Fila única

Para alguns, o corona é negócio

Para alguns, o corona a é negócio

A pandemia está sendo ruim para todos? Bem, está sendo ruim para os milhões de brasileiros que estão tendo que ficar em casa. Está sendo ainda pior para os tantos milhões que não podem ficar em casa. E também para os milhões de microempreendedores e autônomos que se vêem sem formas de continuar seus trabalhos. Em suma, está sendo ruim para a grande maioria da população. Por outro lado, se você for dono de um grande hospital privado em São Paulo as notícias não poderiam ser melhores: Covas quer usar dinheiro público para dar bilhões para grandes hospitais. A triste verdade é que para alguns, o corona é negócio.

A ideia pode até parecer bem intencionada a princípio. A gestão de Bruno Covas propõe que o município “alugue” leitos vazios de hospitais particulares para tratar pacientes em meio à pandemia. Mas não precisa ir muito longe para entender como isso poderia dar ruim. A começar vale a pergunta: por que hospitais particulares tem leitos vazios para começo de conversa? Estamos no meio de uma pandemia, a taxa de ocupação de UTIs na capital de São Paulo está em 83%. Mas em hospitais particulares, a média está em meros 70%. Alguns hospitais chegam a reduzir as suas taxas de ocupação em plena pandemia. O Hospital “gourmet” Albert Einstein, por exemplo, retraiu em 20% a taxa de ocupação de UTIs entre 1 e 12 de abril. É um absurdo, para começo de conversa, esses hospitais estarem mantendo leitos vazios! O município pagar por esses leitos, seria recompensá-los por não atender o maior número de pessoas possível.

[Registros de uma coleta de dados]
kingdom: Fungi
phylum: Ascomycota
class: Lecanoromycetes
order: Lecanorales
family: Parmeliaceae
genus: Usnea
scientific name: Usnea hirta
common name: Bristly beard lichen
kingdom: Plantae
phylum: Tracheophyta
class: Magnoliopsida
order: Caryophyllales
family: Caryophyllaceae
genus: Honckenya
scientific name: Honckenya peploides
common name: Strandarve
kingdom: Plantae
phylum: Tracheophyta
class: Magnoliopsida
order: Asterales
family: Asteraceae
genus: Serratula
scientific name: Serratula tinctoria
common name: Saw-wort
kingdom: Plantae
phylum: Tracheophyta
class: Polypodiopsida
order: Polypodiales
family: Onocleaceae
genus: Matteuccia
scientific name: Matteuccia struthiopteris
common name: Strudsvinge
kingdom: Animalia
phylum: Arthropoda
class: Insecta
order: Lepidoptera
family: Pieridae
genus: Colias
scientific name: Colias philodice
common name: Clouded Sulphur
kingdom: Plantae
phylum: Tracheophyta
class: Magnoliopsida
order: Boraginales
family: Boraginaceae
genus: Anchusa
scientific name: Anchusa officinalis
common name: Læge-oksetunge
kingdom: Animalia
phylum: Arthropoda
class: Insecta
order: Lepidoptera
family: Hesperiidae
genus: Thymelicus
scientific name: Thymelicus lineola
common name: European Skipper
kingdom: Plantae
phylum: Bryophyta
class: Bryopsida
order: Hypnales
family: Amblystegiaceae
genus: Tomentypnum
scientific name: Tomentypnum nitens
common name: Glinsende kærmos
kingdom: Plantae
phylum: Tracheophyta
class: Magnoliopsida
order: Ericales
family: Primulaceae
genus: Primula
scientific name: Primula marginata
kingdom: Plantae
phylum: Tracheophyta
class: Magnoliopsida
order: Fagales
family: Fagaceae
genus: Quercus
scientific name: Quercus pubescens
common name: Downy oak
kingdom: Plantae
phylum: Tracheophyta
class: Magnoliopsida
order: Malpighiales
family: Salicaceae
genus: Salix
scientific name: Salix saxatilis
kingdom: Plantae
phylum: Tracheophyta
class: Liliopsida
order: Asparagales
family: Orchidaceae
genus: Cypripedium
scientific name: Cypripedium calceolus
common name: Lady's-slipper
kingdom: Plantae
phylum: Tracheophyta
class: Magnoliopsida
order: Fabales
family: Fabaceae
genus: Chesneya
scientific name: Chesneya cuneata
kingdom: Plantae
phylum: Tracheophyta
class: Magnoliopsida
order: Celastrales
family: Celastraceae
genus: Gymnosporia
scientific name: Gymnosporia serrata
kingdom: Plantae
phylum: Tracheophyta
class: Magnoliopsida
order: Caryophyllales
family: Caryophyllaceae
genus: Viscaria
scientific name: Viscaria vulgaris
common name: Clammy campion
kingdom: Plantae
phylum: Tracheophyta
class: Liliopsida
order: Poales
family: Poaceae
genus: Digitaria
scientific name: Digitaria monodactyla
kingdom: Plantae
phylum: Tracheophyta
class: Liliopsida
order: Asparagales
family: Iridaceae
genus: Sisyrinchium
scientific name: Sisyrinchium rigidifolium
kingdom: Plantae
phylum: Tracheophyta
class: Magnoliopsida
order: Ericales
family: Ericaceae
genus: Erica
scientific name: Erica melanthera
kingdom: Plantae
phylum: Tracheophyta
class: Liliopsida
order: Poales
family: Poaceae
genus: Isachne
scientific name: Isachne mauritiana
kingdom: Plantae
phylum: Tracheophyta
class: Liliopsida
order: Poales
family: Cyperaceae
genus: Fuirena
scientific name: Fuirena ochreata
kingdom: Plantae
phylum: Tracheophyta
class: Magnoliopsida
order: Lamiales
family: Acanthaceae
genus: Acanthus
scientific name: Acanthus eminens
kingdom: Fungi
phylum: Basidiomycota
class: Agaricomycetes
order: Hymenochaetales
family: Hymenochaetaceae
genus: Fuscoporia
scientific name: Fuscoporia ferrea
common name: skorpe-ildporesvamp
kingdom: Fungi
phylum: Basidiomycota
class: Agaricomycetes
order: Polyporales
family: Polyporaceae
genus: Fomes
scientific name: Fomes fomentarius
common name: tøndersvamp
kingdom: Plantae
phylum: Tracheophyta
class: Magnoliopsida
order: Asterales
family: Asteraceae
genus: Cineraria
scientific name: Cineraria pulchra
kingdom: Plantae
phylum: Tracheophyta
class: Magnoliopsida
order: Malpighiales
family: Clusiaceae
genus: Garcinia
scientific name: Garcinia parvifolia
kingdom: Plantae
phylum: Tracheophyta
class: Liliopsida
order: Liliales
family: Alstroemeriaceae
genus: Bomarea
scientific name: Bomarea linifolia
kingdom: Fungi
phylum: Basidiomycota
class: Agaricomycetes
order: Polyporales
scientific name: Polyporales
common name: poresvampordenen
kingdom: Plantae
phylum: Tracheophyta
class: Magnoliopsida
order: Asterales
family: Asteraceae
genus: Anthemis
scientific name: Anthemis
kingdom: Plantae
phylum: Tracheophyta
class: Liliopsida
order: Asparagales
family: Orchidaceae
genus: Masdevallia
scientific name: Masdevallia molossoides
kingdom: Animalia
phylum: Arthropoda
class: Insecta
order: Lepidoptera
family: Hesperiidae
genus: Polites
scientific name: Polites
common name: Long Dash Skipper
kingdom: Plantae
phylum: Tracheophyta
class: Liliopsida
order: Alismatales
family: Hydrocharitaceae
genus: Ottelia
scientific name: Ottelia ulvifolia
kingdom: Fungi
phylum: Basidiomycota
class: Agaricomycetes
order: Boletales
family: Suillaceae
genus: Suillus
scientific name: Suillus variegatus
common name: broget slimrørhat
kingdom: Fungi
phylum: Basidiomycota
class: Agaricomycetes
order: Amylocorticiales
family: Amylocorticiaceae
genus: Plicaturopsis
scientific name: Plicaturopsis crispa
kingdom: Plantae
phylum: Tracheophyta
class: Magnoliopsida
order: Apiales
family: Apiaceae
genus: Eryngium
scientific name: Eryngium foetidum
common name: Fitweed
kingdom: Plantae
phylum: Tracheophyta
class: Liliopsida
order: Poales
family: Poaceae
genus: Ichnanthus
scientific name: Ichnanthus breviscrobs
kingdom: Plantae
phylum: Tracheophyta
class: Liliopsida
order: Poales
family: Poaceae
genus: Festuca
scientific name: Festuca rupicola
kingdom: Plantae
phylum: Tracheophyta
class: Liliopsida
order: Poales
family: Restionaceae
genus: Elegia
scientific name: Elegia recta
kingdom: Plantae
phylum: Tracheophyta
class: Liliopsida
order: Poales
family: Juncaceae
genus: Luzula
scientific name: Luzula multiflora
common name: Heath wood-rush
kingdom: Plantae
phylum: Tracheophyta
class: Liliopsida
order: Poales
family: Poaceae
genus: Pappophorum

* [Requisito]
Por favor, reescreva o texto extraído de "Para alguns, o corona a" até "corona é negócio.", inclusive, substituindo "pandemia" por "crise sanitária".

* [Tarefa concluída]
Para alguns, o corona a é negócio

A crise sanitária está sendo ruim para todos? Bem, está sendo ruim para os milhões de brasileiros que estão tendo que ficar em casa. Está sendo ainda pior para os tantos milhões que não podem ficar em casa. E também para os milhões de microempreendedores e autônomos que se vêem sem formas de continuar seus trabalhos. Em suma, está sendo ruim para a grande maioria da população. Por outro lado, se você for dono de um grande hospital privado em São Paulo as notícias não poderiam ser melhores: Covas quer usar dinheiro público para dar bilhões para grandes hospitais. A triste verdade é que para alguns, o corona é negócio.